(TASK INPUT)

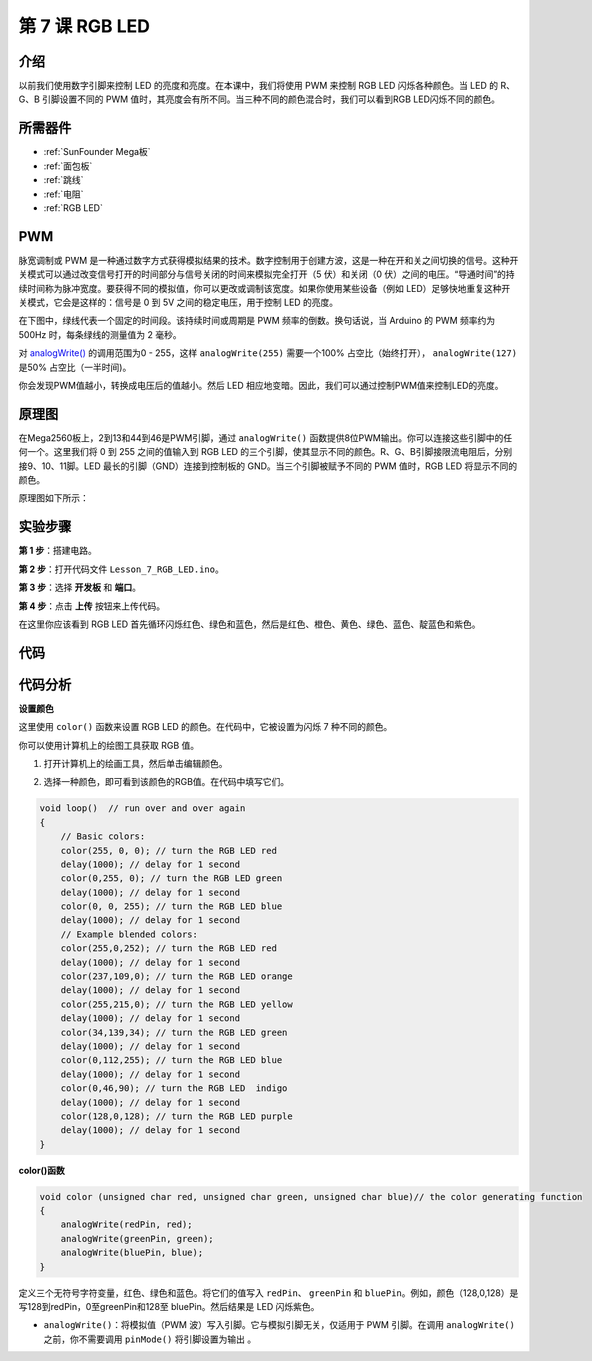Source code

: .. _rgb_mega:

第 7 课 RGB LED
==================

介绍
----------------

以前我们使用数字引脚来控制 LED 的亮度和亮度。在本课中，我们将使用 PWM 来控制 RGB LED 闪烁各种颜色。当 LED 的 R、G、B 引脚设置不同的 PWM 值时，其亮度会有所不同。当三种不同的颜色混合时，我们可以看到RGB LED闪烁不同的颜色。

所需器件
-------------------

.. image:: media_mega2560/megac7.png
    :align: center


* :ref:`SunFounder Mega板`
* :ref:`面包板`
* :ref:`跳线`
* :ref:`电阻`
* :ref:`RGB LED`


PWM
------------

脉宽调制或 PWM 是一种通过数字方式获得模拟结果的技术。数字控制用于创建方波，这是一种在开和关之间切换的信号。这种开关模式可以通过改变信号打开的时间部分与信号关闭的时间来模拟完全打开（5 伏）和关闭（0 伏）之间的电压。“导通时间”的持续时间称为脉冲宽度。要获得不同的模拟值，你可以更改或调制该宽度。如果你使用某些设备（例如 LED）足够快地重复这种开关模式，它会是这样的：信号是 0 到 5V 之间的稳定电压，用于控制 LED 的亮度。

在下图中，绿线代表一个固定的时间段。该持续时间或周期是 PWM 频率的倒数。换句话说，当 Arduino 的 PWM 频率约为 500Hz 时，每条绿线的测量值为 2 毫秒。

.. image:: media_mega2560/image110.jpeg
    :align: center

对 `analogWrite() <https://www.arduino.cc/en/Reference/AnalogWrite>`_ 的调用范围为0 - 255，这样 ``analogWrite(255)`` 需要一个100% 占空比（始终打开）， ``analogWrite(127)`` 是50% 占空比（一半时间)。

你会发现PWM值越小，转换成电压后的值越小。然后 LED 相应地变暗。因此，我们可以通过控制PWM值来控制LED的亮度。

原理图
--------------------------

在Mega2560板上，2到13和44到46是PWM引脚，通过 ``analogWrite()`` 函数提供8位PWM输出。你可以连接这些引脚中的任何一个。这里我们将 0 到 255 之间的值输入到 RGB LED 的三个引脚，使其显示不同的颜色。R、G、B引脚接限流电阻后，分别接9、10、11脚。LED 最长的引脚（GND）连接到控制板的 GND。当三个引脚被赋予不同的 PWM 值时，RGB LED 将显示不同的颜色。

原理图如下所示：

.. image:: media_mega2560/mega15.png
    :align: center


实验步骤
----------------------------------

**第 1 步**：搭建电路。

.. image:: media_mega2560/image116.png
    :align: center


**第 2 步**：打开代码文件 ``Lesson_7_RGB_LED.ino``。

**第 3 步**：选择 **开发板** 和 **端口**。

**第 4 步**：点击 **上传** 按钮来上传代码。

在这里你应该看到 RGB LED 首先循环闪烁红色、绿色和蓝色，然后是红色、橙色、黄色、绿色、蓝色、靛蓝色和紫色。

.. image:: media_mega2560/image117.jpeg

代码
--------

.. raw:: html

    <iframe src=https://create.arduino.cc/editor/sunfounder01/776a7e95-83f8-471c-ac0a-2752e4341ce3/preview?embed style="height:510px;width:100%;margin:10px 0" frameborder=0></iframe>

代码分析
---------------------

**设置颜色**

这里使用 ``color()`` 函数来设置 RGB LED 的颜色。在代码中，它被设置为闪烁 7 种不同的颜色。

你可以使用计算机上的绘图工具获取 RGB 值。

1. 打开计算机上的绘画工具，然后单击编辑颜色。

.. image:: media_mega2560/image118.png
   :align: center


2. 选择一种颜色，即可看到该颜色的RGB值。在代码中填写它们。

.. image:: media_mega2560/image119.png
   :align: center

.. code-block:: arduino

    void loop()  // run over and over again  
    {    
        // Basic colors:  
        color(255, 0, 0); // turn the RGB LED red 
        delay(1000); // delay for 1 second  
        color(0,255, 0); // turn the RGB LED green  
        delay(1000); // delay for 1 second  
        color(0, 0, 255); // turn the RGB LED blue  
        delay(1000); // delay for 1 second 
        // Example blended colors:  
        color(255,0,252); // turn the RGB LED red  
        delay(1000); // delay for 1 second  
        color(237,109,0); // turn the RGB LED orange  
        delay(1000); // delay for 1 second  
        color(255,215,0); // turn the RGB LED yellow  
        delay(1000); // delay for 1 second  
        color(34,139,34); // turn the RGB LED green  
        delay(1000); // delay for 1 second 
        color(0,112,255); // turn the RGB LED blue  
        delay(1000); // delay for 1 second
        color(0,46,90); // turn the RGB LED  indigo 
        delay(1000); // delay for 1 second
        color(128,0,128); // turn the RGB LED purple  
        delay(1000); // delay for 1 second
    }


**color()函数**

.. code-block:: arduino

    void color (unsigned char red, unsigned char green, unsigned char blue)// the color generating function  
    {    
        analogWrite(redPin, red);   
        analogWrite(greenPin, green); 
        analogWrite(bluePin, blue); 
    }

定义三个无符号字符变量，红色、绿色和蓝色。将它们的值写入 ``redPin``、 ``greenPin`` 和 ``bluePin``。例如，颜色（128,0,128）是写128到redPin，0至greenPin和128至 bluePin。然后结果是 LED 闪烁紫色。

* ``analogWrite()``：将模拟值（PWM 波）写入引脚。它与模拟引脚无关，仅适用于 PWM 引脚。在调用 ``analogWrite()`` 之前，你不需要调用 ``pinMode()`` 将引脚设置为输出 。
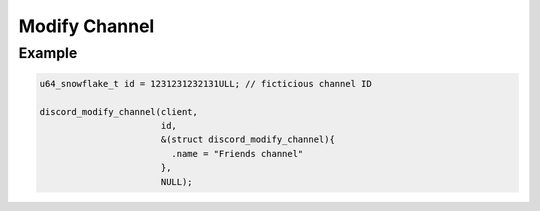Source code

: ==============
Modify Channel
==============

.. doxygenfunction:: discord_modify_channel
.. doxygenstruct:: discord_modify_channel

Example
-------

.. code:: c

   u64_snowflake_t id = 1231231232131ULL; // ficticious channel ID

   discord_modify_channel(client, 
                          id, 
                          &(struct discord_modify_channel){
                            .name = "Friends channel"
                          }, 
                          NULL);
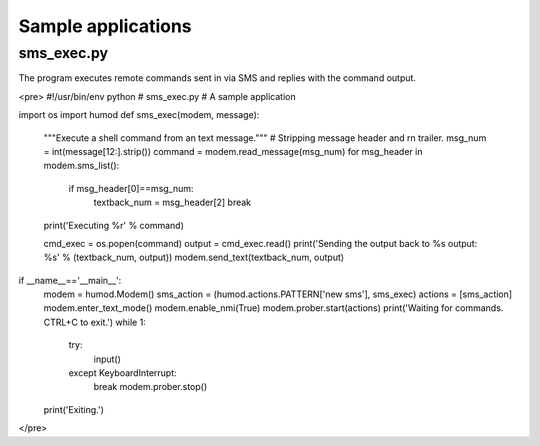 Sample applications
===================

sms_exec.py
-----------
The program executes remote commands sent in via SMS and replies with the command output.

<pre>
#!/usr/bin/env python
# sms_exec.py
# A sample application

import os
import humod
def sms_exec(modem, message):
    """Execute a shell command from an text message."""
    # Stripping message header and \r\n trailer.
    msg_num = int(message[12:].strip())
    command = modem.read_message(msg_num)
    for msg_header in modem.sms_list():
        if msg_header[0]==msg_num:
            textback_num = msg_header[2]
            break
    print('Executing %r' % command)

    cmd_exec = os.popen(command)
    output = cmd_exec.read()
    print('Sending the output back to %s output: %s' % (textback_num, output))
    modem.send_text(textback_num, output)

if __name__=='__main__':
    modem = humod.Modem()
    sms_action = (humod.actions.PATTERN['new sms'], sms_exec)
    actions = [sms_action]
    modem.enter_text_mode()
    modem.enable_nmi(True)
    modem.prober.start(actions)
    print('Waiting for commands. CTRL+C to exit.')
    while 1:
        try:
            input()
        except KeyboardInterrupt:
            break
            modem.prober.stop()
    print('Exiting.')
</pre>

(End TASK INPUT)

*WORK REQUEST:*
Look through the data above for the word "image". Report each line where it occurs.

*RESPONSE AREA:*
.. image:: media_mega2560/megac7.png
.. image:: media_mega2560/image110.jpeg
.. image:: media_mega2560/mega15.png
.. image:: media_mega2560/image116.png
.. image:: media_mega2560/image117.jpeg
.. image:: media_mega2560/image118.png
.. image:: media_mega2560/image119.png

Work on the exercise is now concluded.